As often as every day for 15-30 minutes, auditors and clients should hold a standup meeting around a visual control board (VCB). The VCB consists of panels that show progress on the audit program, assigned tasks, a “dog house” for tasks that aren’t getting done, a shared master calendar, and a “hearts & minds” board to capture shared expectations and concerns. Because Lean is inherently a change-making methodology, it provides techniques for helping build mutual purpose, and daily standup meetings with the audit clients in front of the VCB are an important example. VCBs can be as large as an entire purpose-built wall or as small as an 11x17 piece of paper taped to a conference room whiteboard.

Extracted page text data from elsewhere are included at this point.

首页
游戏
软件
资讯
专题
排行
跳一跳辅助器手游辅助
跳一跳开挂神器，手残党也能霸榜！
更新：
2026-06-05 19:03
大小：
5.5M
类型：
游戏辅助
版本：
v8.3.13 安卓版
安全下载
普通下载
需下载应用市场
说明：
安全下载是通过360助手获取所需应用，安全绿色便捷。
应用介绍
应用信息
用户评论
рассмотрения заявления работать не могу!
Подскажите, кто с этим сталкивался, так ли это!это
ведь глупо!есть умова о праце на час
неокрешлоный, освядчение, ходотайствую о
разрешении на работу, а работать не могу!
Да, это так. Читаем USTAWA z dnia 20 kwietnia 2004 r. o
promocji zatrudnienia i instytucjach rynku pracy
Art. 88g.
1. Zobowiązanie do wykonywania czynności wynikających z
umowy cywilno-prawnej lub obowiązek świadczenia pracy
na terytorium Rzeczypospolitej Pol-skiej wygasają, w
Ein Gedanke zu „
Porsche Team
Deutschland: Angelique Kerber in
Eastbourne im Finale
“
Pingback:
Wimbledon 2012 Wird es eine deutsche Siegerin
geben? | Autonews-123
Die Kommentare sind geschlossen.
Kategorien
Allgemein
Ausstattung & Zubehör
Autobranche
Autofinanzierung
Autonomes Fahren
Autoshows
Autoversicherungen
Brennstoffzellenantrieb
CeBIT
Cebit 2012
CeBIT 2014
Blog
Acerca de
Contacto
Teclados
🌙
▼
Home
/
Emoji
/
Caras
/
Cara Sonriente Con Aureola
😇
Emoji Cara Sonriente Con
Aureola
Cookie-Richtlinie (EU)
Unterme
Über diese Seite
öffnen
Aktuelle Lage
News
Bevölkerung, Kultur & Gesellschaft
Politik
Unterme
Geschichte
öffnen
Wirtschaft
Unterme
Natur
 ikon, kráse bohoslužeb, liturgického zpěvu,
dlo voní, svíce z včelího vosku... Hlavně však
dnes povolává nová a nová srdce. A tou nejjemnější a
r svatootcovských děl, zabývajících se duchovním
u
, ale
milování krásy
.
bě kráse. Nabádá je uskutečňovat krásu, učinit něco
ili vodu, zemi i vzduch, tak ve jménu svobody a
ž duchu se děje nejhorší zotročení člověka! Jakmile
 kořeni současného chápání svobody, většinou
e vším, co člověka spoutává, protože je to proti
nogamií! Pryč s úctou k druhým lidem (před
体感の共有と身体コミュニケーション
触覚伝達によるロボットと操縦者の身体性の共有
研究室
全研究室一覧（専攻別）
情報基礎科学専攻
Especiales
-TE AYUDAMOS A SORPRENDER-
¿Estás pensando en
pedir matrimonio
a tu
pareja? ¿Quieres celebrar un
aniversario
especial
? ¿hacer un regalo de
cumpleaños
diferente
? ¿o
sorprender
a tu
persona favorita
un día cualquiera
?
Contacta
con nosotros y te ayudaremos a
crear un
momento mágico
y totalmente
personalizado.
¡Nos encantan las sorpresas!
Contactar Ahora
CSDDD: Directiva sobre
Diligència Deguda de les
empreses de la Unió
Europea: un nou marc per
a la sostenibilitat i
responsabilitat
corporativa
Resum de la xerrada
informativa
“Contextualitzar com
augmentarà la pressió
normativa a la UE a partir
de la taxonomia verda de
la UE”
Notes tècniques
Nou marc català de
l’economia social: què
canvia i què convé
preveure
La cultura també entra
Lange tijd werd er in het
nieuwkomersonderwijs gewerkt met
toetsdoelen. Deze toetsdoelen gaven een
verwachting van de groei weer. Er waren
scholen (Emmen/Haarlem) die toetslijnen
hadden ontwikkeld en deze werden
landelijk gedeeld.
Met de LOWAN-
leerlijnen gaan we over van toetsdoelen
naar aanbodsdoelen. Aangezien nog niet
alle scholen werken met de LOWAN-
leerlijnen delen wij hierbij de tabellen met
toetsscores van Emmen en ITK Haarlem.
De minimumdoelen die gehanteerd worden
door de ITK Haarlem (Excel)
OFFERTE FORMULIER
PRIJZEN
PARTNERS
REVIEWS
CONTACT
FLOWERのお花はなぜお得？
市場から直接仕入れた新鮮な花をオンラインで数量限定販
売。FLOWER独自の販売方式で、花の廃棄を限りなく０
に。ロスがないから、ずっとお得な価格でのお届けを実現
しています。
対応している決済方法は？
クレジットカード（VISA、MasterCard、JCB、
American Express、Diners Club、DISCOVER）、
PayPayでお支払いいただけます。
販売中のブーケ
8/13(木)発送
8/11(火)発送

Visual management can ensure: 

  • Every member of the single, combined audit–client team is constantly updated on status. 
  • Problems are visible long before they manifest; waiting actions — such as data or report requests — are visible to the entire team, and therefore can be expedited. 
  • The human aspects of an audit (anxiety, mistrust, etc.) are addressed openly and treated as legitimate risks to the project.

Celebrate the Audit 
Active auditing borrows two additional important concepts from Agile. The first is retrospectives. In an Agile software project, after each sprint, the team gets together to examine what went well and what should change. This is a critical aspect of improvement and it should occur at the end of every audit, and often at the end of any sizeable iteration. Ceremonies and celebrations are the second concept borrowed from Agile for the conclusion of the audit. The team members come together to celebrate, perhaps with food, and take a moment to reflect on the work they did together. 

Audit Without Limits 
It can be difficult to implement all three pillars at once. The best first step is to start holding frequent, but brief, standup meetings with audit clients and auditors. It will quickly become clear that the standups are more effective with some form of visual management tool. The VCB should be developed early and expanded and refined over time. As standups progress, it should become easier to collaborate more effectively by developing ground rules and acknowledging the human side of the auditor–client relationship.   

In the end, the three pillars of active auditing work in concert. Energetic collaboration allows visual management to function smoothly to manage the audit work. Tight monitoring of progress through visual management allows the audit to execute iteratively. Timely and frequently completed audit work is the outcome of internal auditors and the audit clients working as a single team. The specific techniques used are likely to vary among companies and even across audits, but the core concepts contained in each pillar are universal and can be implemented anywhere.